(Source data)

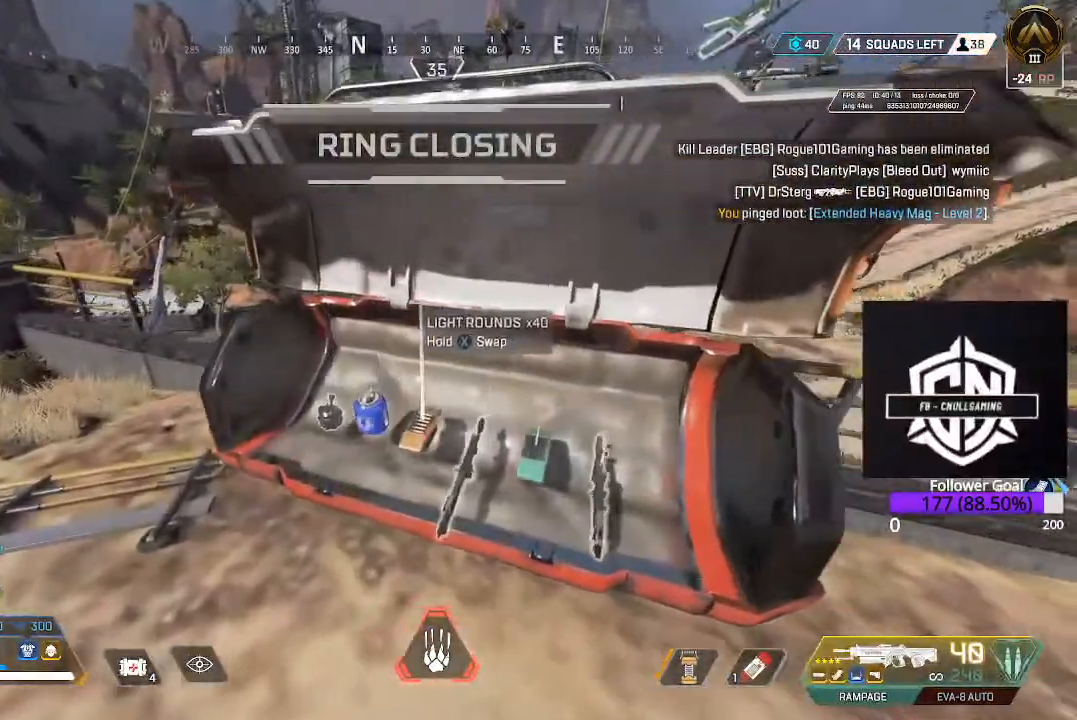
{"buttons": [], "left_stick": "center", "right_stick": "center", "events": [[383, "R1", "down"], [467, "R1", "up"]]}
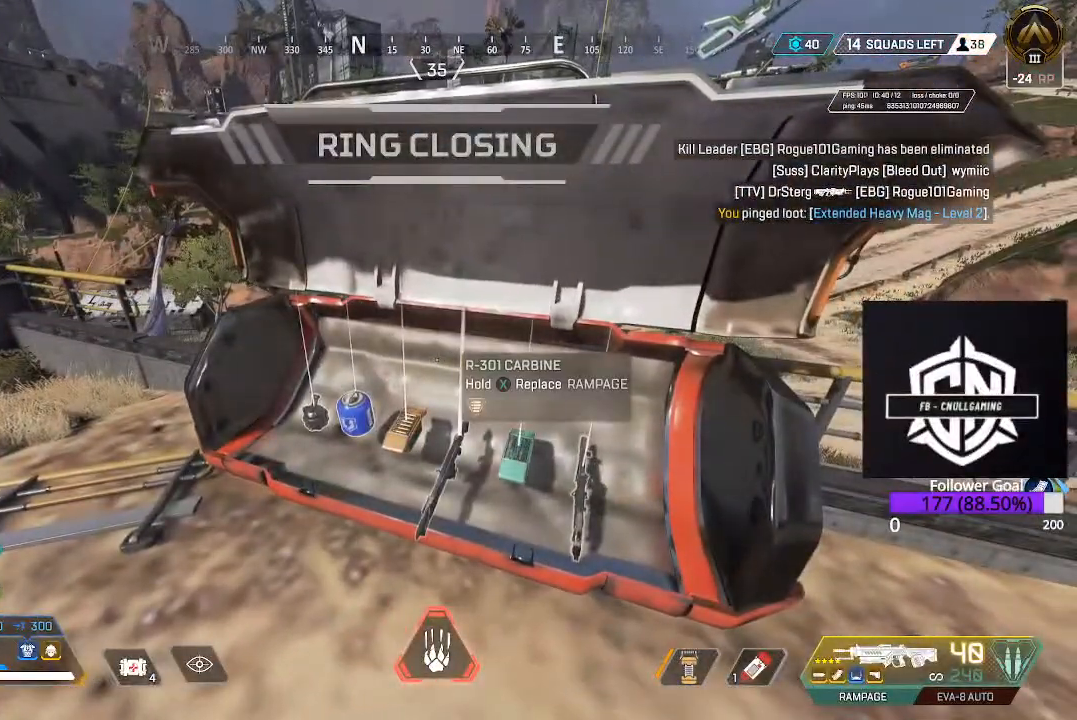
{"buttons": [], "left_stick": "center", "right_stick": "center", "events": [[100, "left_stick", "down-right"], [267, "left_stick", "center"]]}
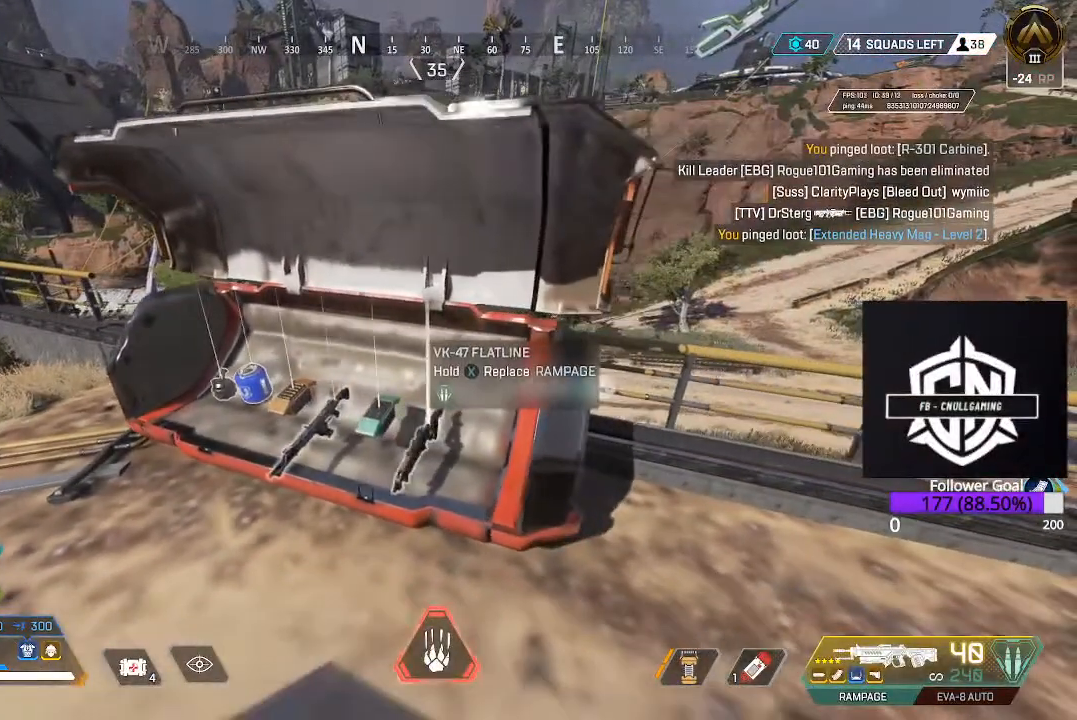
{"buttons": [], "left_stick": "up-left", "right_stick": "center", "events": [[200, "R1", "down"], [317, "R1", "up"], [417, "left_stick", "up"], [467, "left_stick", "up-left"]]}
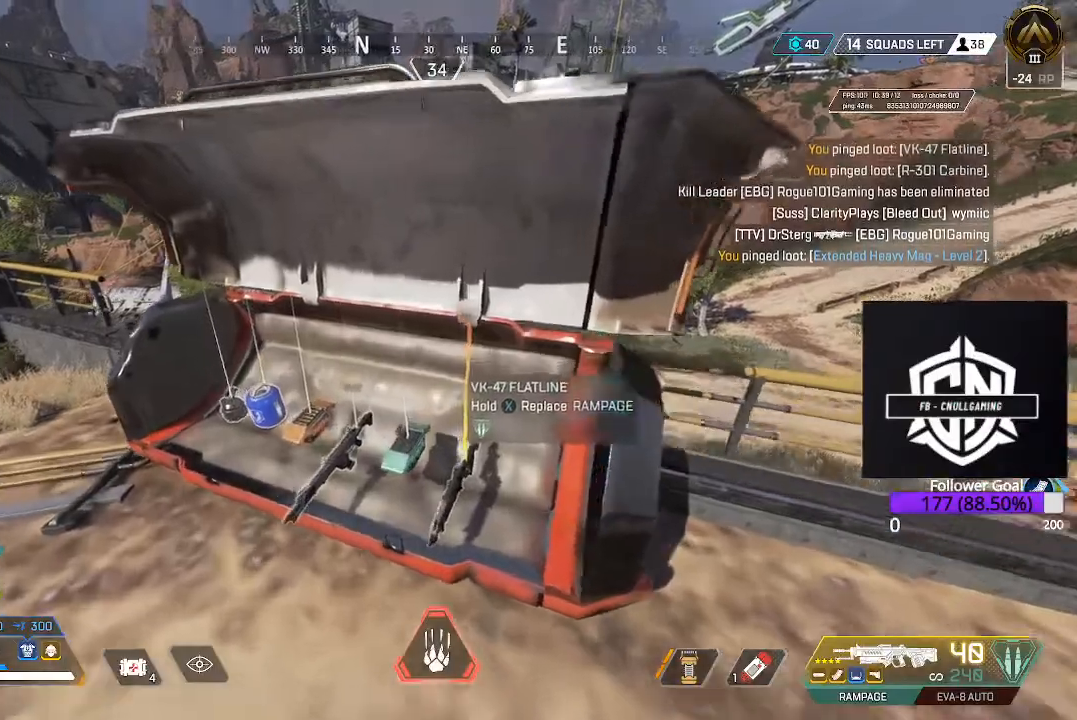
{"buttons": [], "left_stick": "center", "right_stick": "center", "events": [[217, "left_stick", "center"]]}
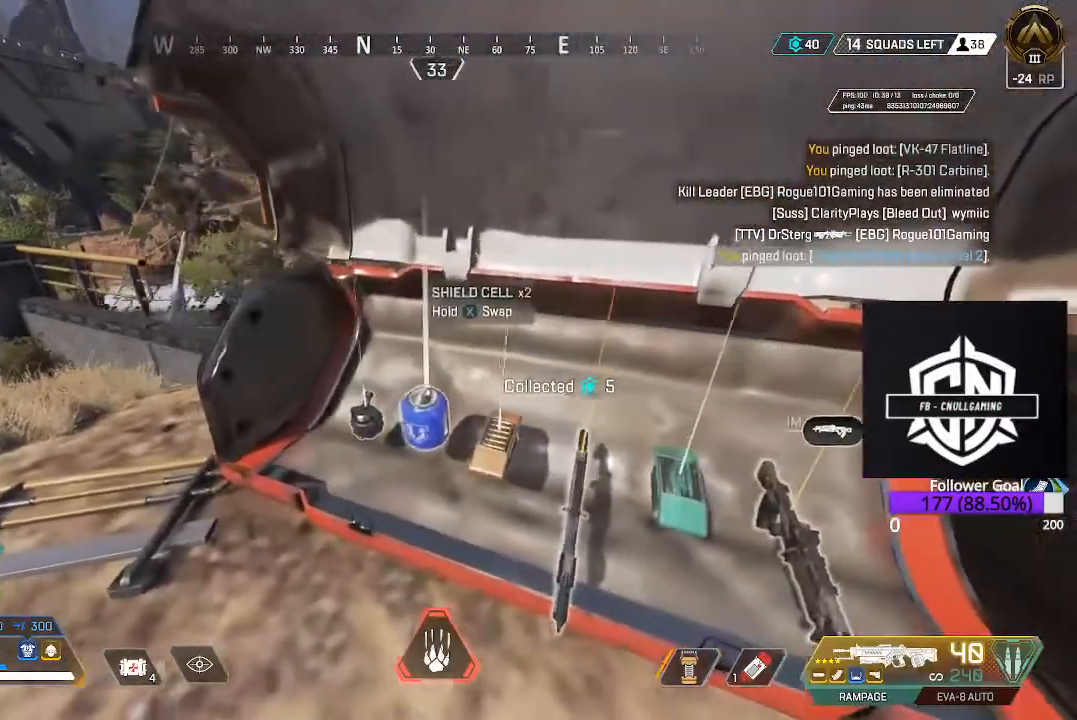
{"buttons": [], "left_stick": "center", "right_stick": "center", "events": [[183, "X", "down"], [300, "X", "up"]]}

▶ [TASK BRIEF]:
Exclude the images and output the lines above exactly.

▶ [RESULT OF THIS TASK]:
{"buttons": [], "left_stick": "center", "right_stick": "center", "events": [[383, "R1", "down"], [467, "R1", "up"]]}
{"buttons": [], "left_stick": "center", "right_stick": "center", "events": [[100, "left_stick", "down-right"], [267, "left_stick", "center"]]}
{"buttons": [], "left_stick": "up-left", "right_stick": "center", "events": [[200, "R1", "down"], [317, "R1", "up"], [417, "left_stick", "up"], [467, "left_stick", "up-left"]]}
{"buttons": [], "left_stick": "center", "right_stick": "center", "events": [[217, "left_stick", "center"]]}
{"buttons": [], "left_stick": "center", "right_stick": "center", "events": [[183, "X", "down"], [300, "X", "up"]]}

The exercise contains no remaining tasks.